Häufige Fragen zur Beamtenpension
Wird die Beamtenpension genauso besteuert wie ein normales Gehalt?
Ja. Die Beamtenpension gilt als Einkommen und wird nach dem regulären progressiven Steuertarif besteuert. Es gelten dieselben Freibeträge und Steuerklassen wie bei einem aktiven Beamtengehalt.
Zahle ich als Pensionär noch in die Krankenversicherung ein?
Ja, aber anders als gesetzlich Versicherte. Beamte bleiben im Ruhestand privat krankenversichert. Der monatliche Beitrag wird direkt vom Pensionär an die private Krankenversicherung gezahlt und vom Dienstherrn nicht direkt abgezogen.
Was ist der Unterschied zwischen Pension und Rente beim Nettobetrag? Beamtenpensionen fallen in der Regel höher aus als vergleichbare gesetzliche Renten – auch netto. Da keine Sozialversicherungsbeiträge zur Arbeitslosen- und Rentenversicherung anfallen, ist das Brutto-Netto-Verhältnis für Beamte meist günstiger. Mehr dazu erklärt die Seite zur Rentenbesteuerung.
Gibt es einen Freibetrag speziell für Pensionen?
Einen speziellen Pensionsfreibetrag gibt es nicht. Es gilt der allgemeine steuerliche Grundfreibetrag von 12.348 Euro jährlich (Stand 2026).
Kann ich als Pensionär noch Teilzeit arbeiten?
Ja, allerdings gelten Hinzuverdienstgrenzen. Wer als Pensionär noch erwerbstätig ist, sollte prüfen, ob und wie das zusätzliche Einkommen die Steuerlast verändert. DerTeilzeit Rechner kann dabei helfen, verschiedene Szenarien durchzurechnen.
Fazit
Die Beamtenpension ist eine der stabilsten Versorgungsformen im deutschen Ruhestandssystem – aber auch eine, bei der Brutto und Netto deutlich auseinanderliegen können. Einkommensteuer, Kirchensteuer und private Krankenversicherungsbeiträge sorgen dafür, dass vom Ruhegehalt am Ende weniger übrig bleibt, als viele Beamte zunächst erwarten.
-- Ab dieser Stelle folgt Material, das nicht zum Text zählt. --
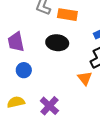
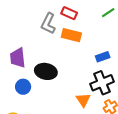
black ellipse: (57, 43) -> (46, 71), moved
Wer frühzeitig rechnet, kann besser planen – sowohl bei der Frage, wann man in den Ruhestand geht, als auch bei der Entscheidung für das richtige Krankenversicherungsmodell. Der Brutto Netto Rechner ist dabei ein einfaches und effektives Werkzeug, das alle relevanten Parameter berücksichtigt und in Sekunden ein verlässliches Ergebnis liefert.